The AssertProb operation function asserts that measuring the given qubits in the
given Pauli basis will have the given result with the given probability,
within some tolerance.
Tolerance is additive (e.g. `abs(expected-actual) < tol`

).
If the assertion fails, the execution ends by calling `fail`

with the given message.
By default, this operation is not implemented; simulators that can support it
should provide an implementation that performs runtime checking.
`AssertProb`

has signature `((Pauli[], Qubit[], Result, Double, String, Double) -> Unit)`

. The first of `Double`

parameters gives the desired probability of the result, and the second one the tolerance.

Finally, the Message function logs a message in a machine-dependent way.
By default, this writes the string to the console.
`Message`

has signature `((String) -> Unit)`

, again representing that emitting a debug log message cannot be observed from within Q#.

## Extension Functions and Operations

In addition, the prelude defines a rich set of mathematical and type conversion functions at the .NET level for use within Q# code. For instance, the Microsoft.Quantum.Extensions.Math namespace defines useful operations such as Sin and Log. The implementation provided by the Quantum Development Kit uses the classical .NET base class library, and thus may involve an additional communicaions round trip between quantum programms and their classical drivers.
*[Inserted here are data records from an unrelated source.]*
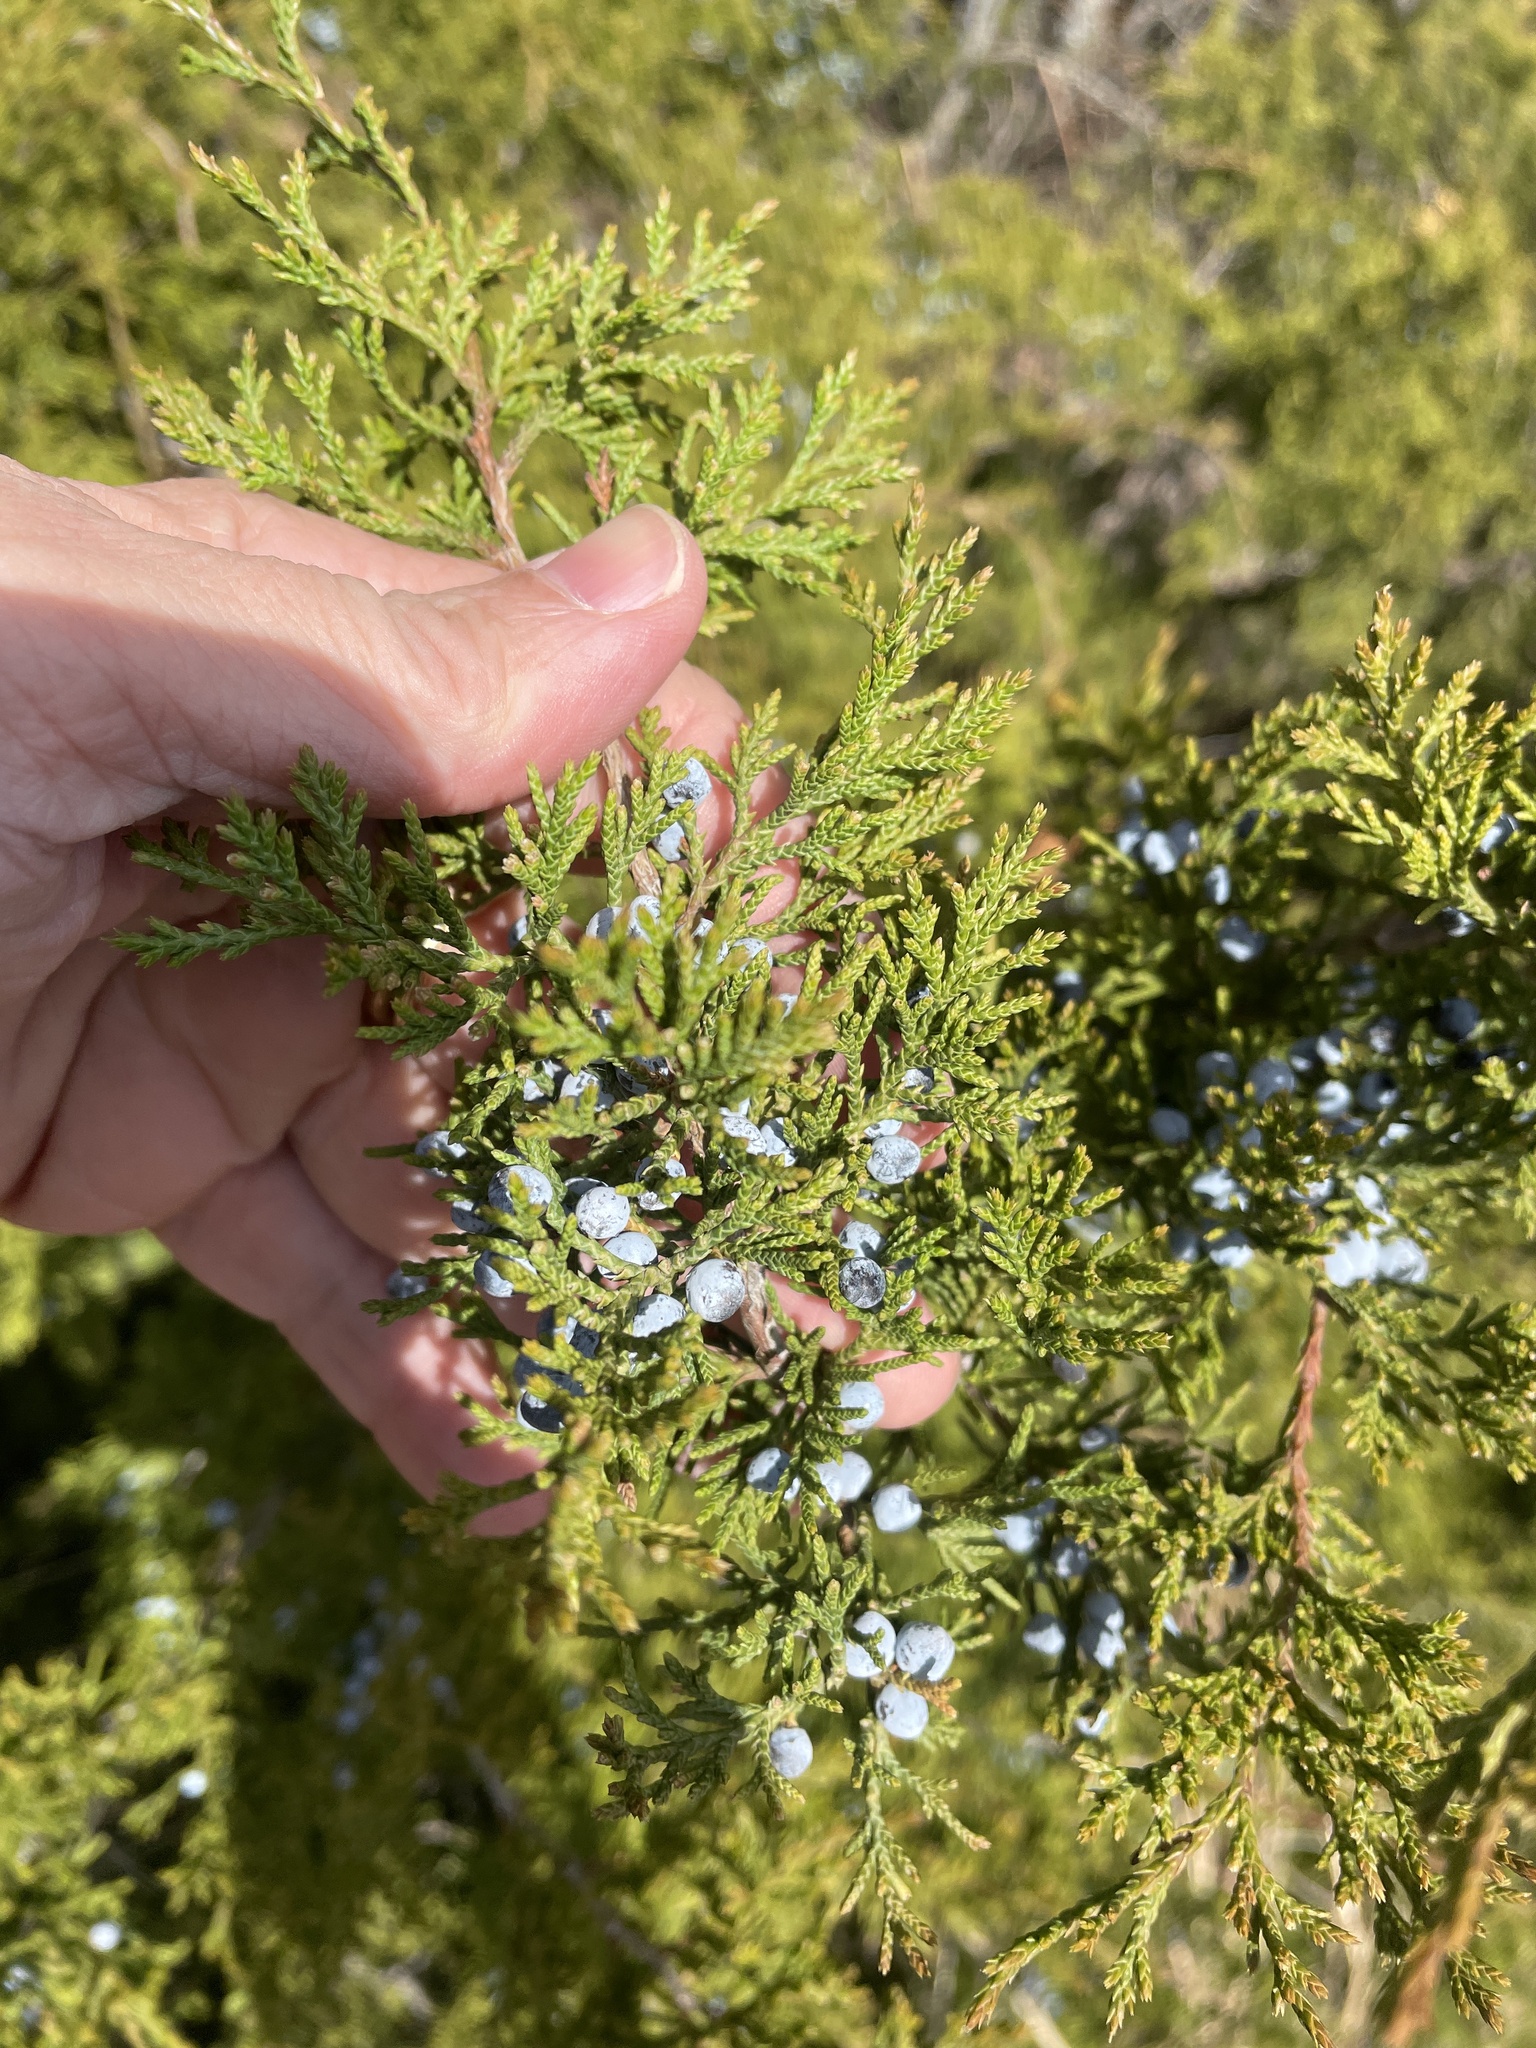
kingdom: Plantae
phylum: Tracheophyta
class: Pinopsida
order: Pinales
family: Cupressaceae
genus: Juniperus
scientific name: Juniperus virginiana
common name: Red juniper
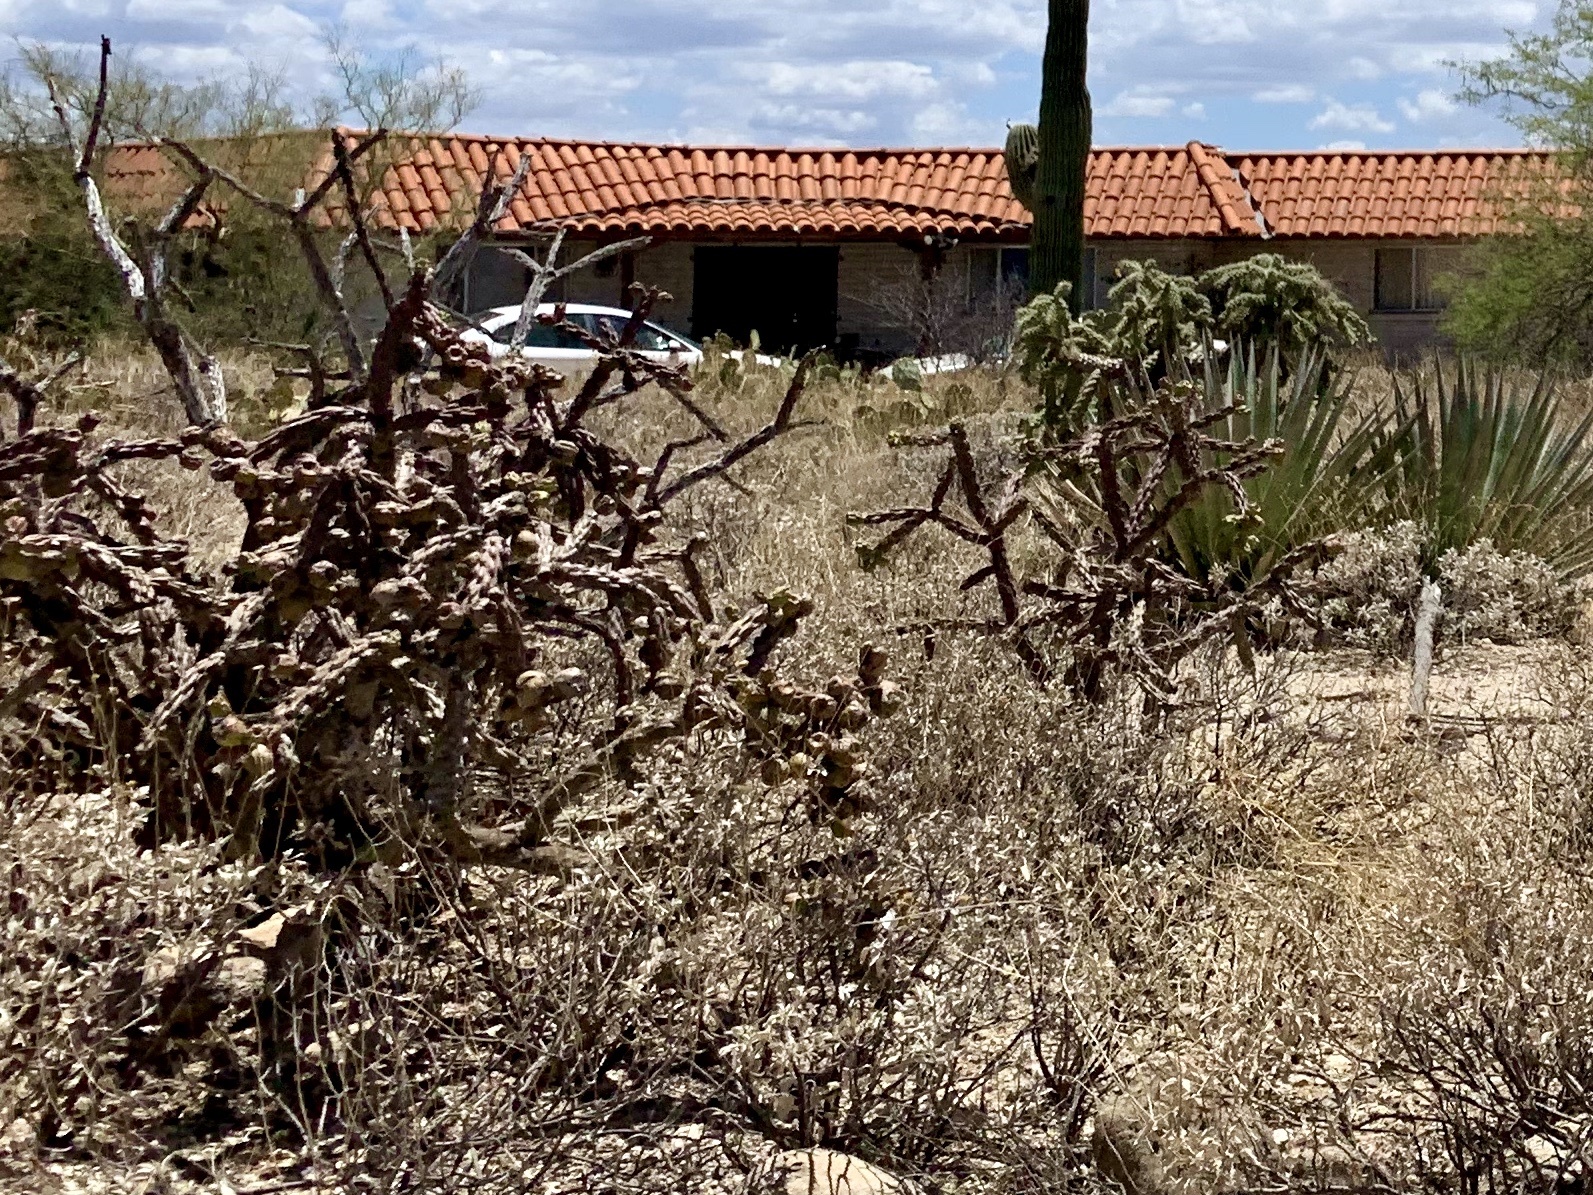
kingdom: Plantae
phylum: Tracheophyta
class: Magnoliopsida
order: Caryophyllales
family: Cactaceae
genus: Cylindropuntia
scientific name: Cylindropuntia acanthocarpa
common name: Buckhorn cholla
While this does not present a problem for a local simulator, this can be a performance issue when using a remote simulator or actual hardware as a target machine. That said, an individual target machine may mitigate this performance impact by overriding these operations with versions that are more efficient for that particular system.

### Math

The Microsoft.Quantum.Extensions.Math namespace provides many useful functions from the .NET base class library's `System.Math`

class.
These functions can be used in the same manner as any other Q# functions:

```
open Microsoft.Quantum.Extensions.Math;
// ...
let y = Sin(theta);
```

Where a .NET static method has been overloaded based on the type of its arguments, the corresponding Q# function is annotated with a suffix indicating the type of its input:

```
let x = AbsI(-3); // x : Int = 3
let y = AbsD(-PI()); // y : Double = 3.1415...
```

### Type Conversions

The Microsoft.Quantum.Extensions.Convert namespace provides functions from the .NET base class library's `System.Convert`

class that are relevant to Q# types.
For example, the functions ToStringD and ToStringI convert inputs of type `Double`

and `Int`

, respectively, to `String`

.

### Bitwise Operations

Finally, the Microsoft.Quantum.Extensions.Bitwise namespace provides several useful functions for manipulating integers through bitwise operators. For instance, Parity returns the bitwise parity of an integer as another integer.